Edsard, je hebt gehandeld als een edelman van de oude stempel; maar.... ik had ook niets minder van je verwacht.
Edsard.
Ik moest wel. Dat is waar. Maar.... vergeet.... ten tweede... niet, dat het de Grave was, die me daartoe in staat stelde.
Hermine.
Met jouw geldzaken heb ik me nooit bemoeid.
Edsard.
Behalve wanneer je er op afgaf.
Hermine.
Iedereen kent de reputatie van het kantoor van de Grave.
Edsard.
Wat niemand belet de Grave te groeten. De firma heet trouwens Diamant en Cohn.
Hermine.
Maar Diamant is dood en....
Edsard.
Wat de Grave in staat heeft gesteld zijn verhouding tot Esther in overeenstemming te brengen met zedelikheid en wet. Overigens.... al horen Cohn en de Grave in zo verre samen, als Cohn de blik en de neus heeft, de Grave het praatje, de naam en de fijnere manieren.... ze zien elkander buiten de kantooruren zelden of nooit.

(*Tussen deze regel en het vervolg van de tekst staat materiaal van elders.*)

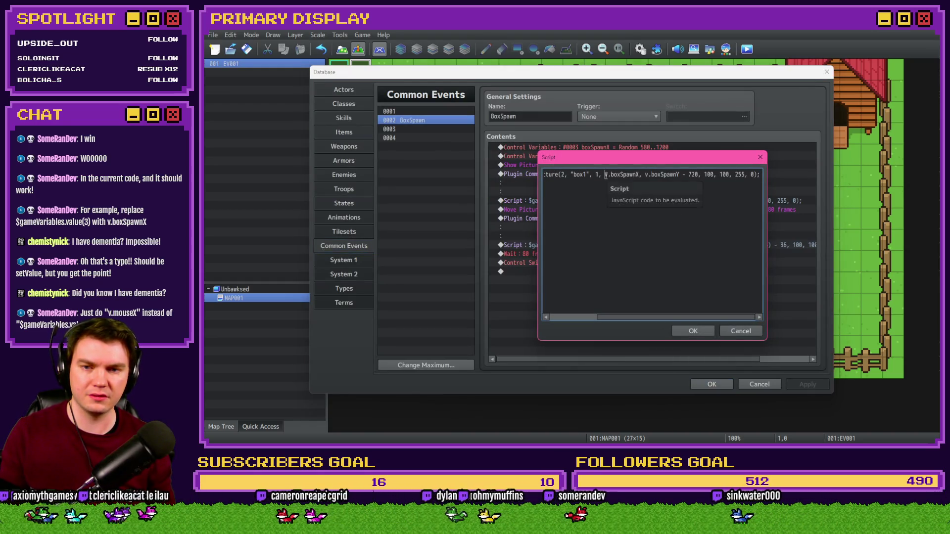
# Step: Replace movePicture's $gameVariables lookups with v.boxSpawnX, v.boxSpawnX
pyautogui.moveTo(606, 175); pyautogui.dragTo(640, 176)
pyautogui.click(705, 330)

Ergo....
Hermine.
Kan jij je bezoeken aan de welopgevoede, innemende Esther, de uitstekende huisvrouw en de liefdevolle moeder in de kantooruren voortzetten, zonder dat daaruit voor mij de verplichting volgt om....
Edsard.
Mevrouw Dumoulin ontvangt haar.
Hermine
(met ergernis).
Heeft ze dat al bereikt?
Edsard.
En mevrouw Dumoulin is niet de enige.
Hermine.
Dan schijnt 'et Esther aan onbeschaamdheid niet te ontbreken.
Edsard.
Zeg handigheid en je noemt de deugd, die bij het tegenwoordig geslacht in het hoogste aanzien staat.
Hermine.
Wat een tijd en wat een geslacht!
Edsard.
We dienen beide te nemen zoals ze nu eenmaal zijn.
Hermine.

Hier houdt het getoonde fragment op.